Dean Stocker of California said he didn’t remember what Trump said in 2002. “But I know Hillary supported it. Plus, he wasn’t a politician at the time so it is irrelevant.”
“It doesn’t matter to me,” he concluded.
Every politician changes his or her positions. It’s the extent to which they do it for political expediency that gets them in trouble. The case of Trump and the Iraq War is different, however. He hasn’t changed a position so much as denied that his first one ever existed. It’s a novel approach to campaigning ― creating an alternate reality by which you should be judged.
Trump’s approach has also produced a bit of cognitive dissonance for his supporters.
Larry Bates, a Michigander by the way of England, was certain that when President George W. Bush launched the invasion, Trump was against it. “There are people reminiscing of the fact that he was against it at the time,” Bates said. Shown the Buzzfeed piece, he explained that it wasn’t a “thoughtful response.”

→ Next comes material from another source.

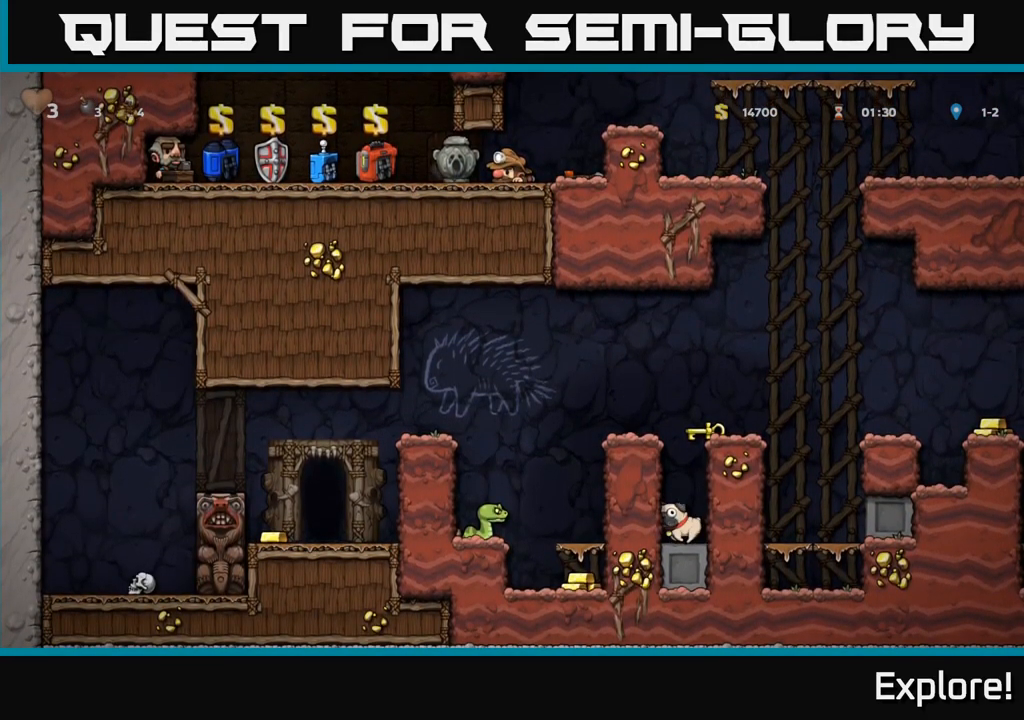
{"buttons": ["DPAD_DOWN"], "right_stick": "center", "events": []}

“His thoughtful response is it would create havoc,” said Bates. “He knew the right people to ask the right questions, and they said it would create havoc. If you prove to me that was his consistent, thoughtful position, that would concern me more.”
But the response that best reflected how Trump’s backers feel about his past position on Iraq came from a woman named Cynthia. After she explained that Trump had opposed the war from the onset, The Huffington Post tried to point out the facts.
“What if I told you he supported it?”
“Well,” she responded, “I wouldn’t believe you.”